QUOTED PASSAGE
8 examples of using value_counts from Pandas

by Alex

Before you start working on a data project, you need to look at the data set. Exploratory Data Analysis (EDA) is a very important step, because the data can be confusing and a lot can go wrong in the process. The Pandas library has several functions to solve this problem, and value_counts is one of them. It returns an object containing unique values from the Pandas dataframe in sorted order. However, many people forget about this feature and use the default parameters. In this piece, let’s see how to get the most out of value_counts by changing the default parameters.

What is value_counts()?

The value_counts() function is used to get a Series containing unique values. It will return the result sorted in descending order, so that the first item in the collection is the most encountered. NA-values are not included in the result.

Syntax df['your_column'].value_counts()– will return the number of unique matches in a particular column.

SUPPLIED DATA
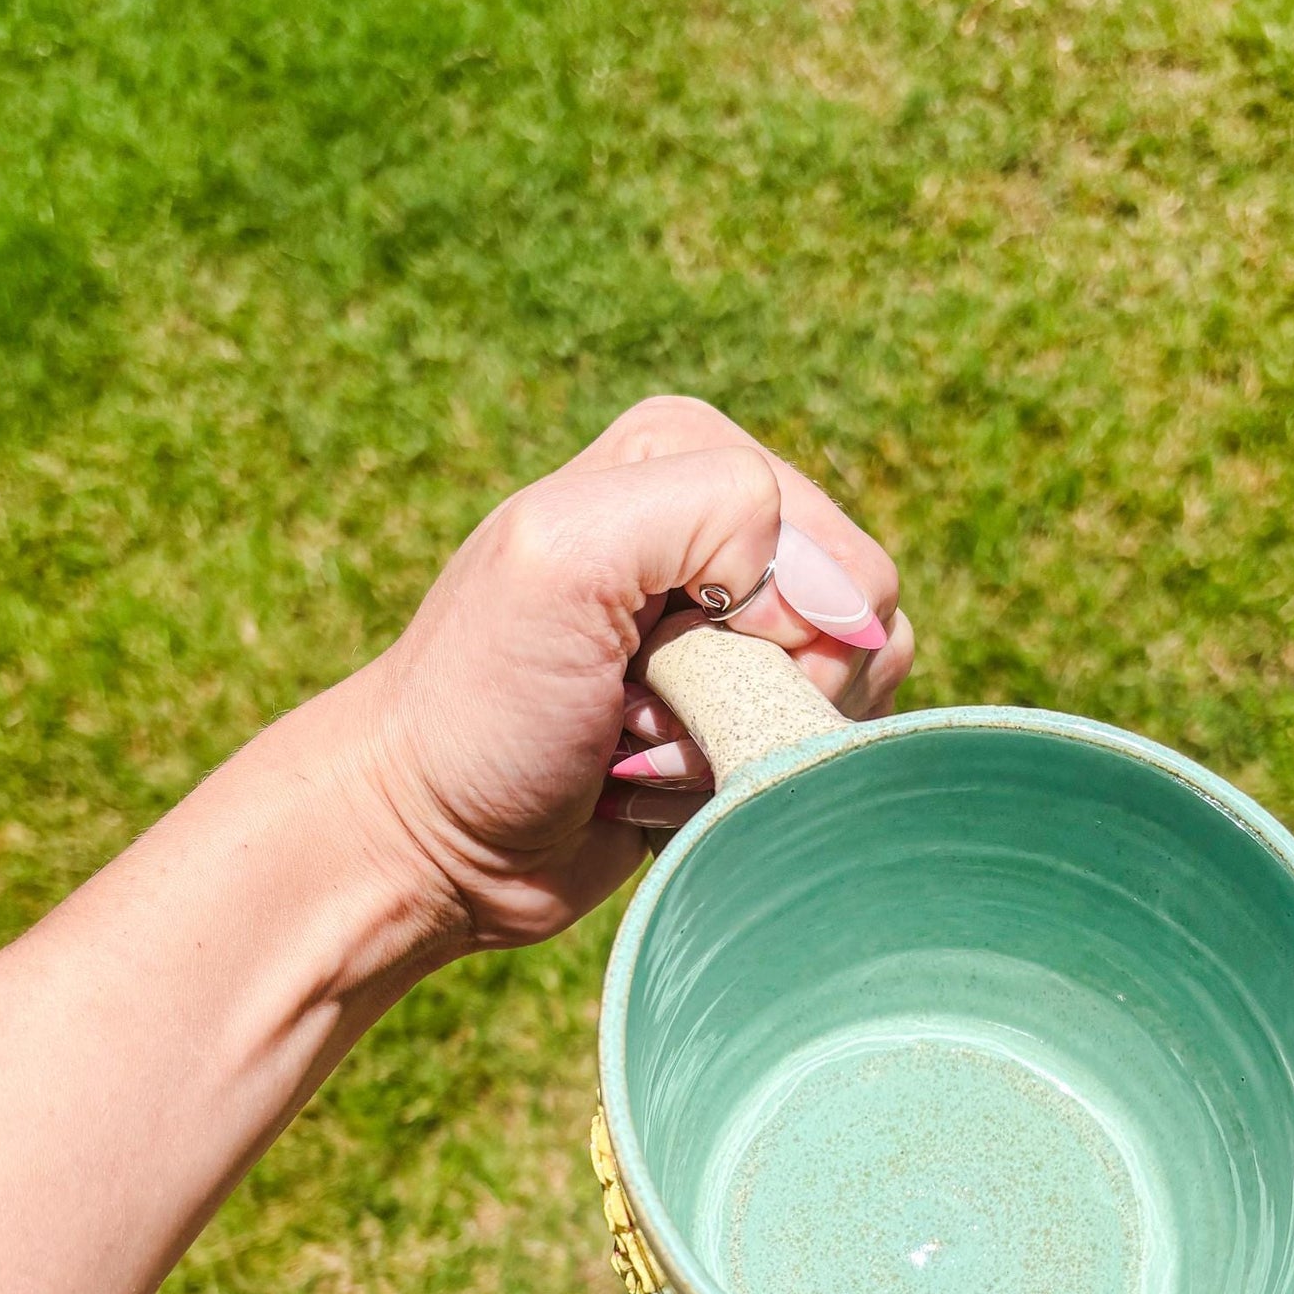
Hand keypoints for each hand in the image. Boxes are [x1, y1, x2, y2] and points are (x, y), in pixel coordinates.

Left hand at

ACTIVITY
Put this sentence from the pandas value_counts article into Spanish: "It will return the result sorted in descending order, so that the first item in the collection is the most encountered."

RESULT
Devolverá el resultado ordenado de forma descendente, de modo que el primer elemento de la colección sea el que aparece con más frecuencia.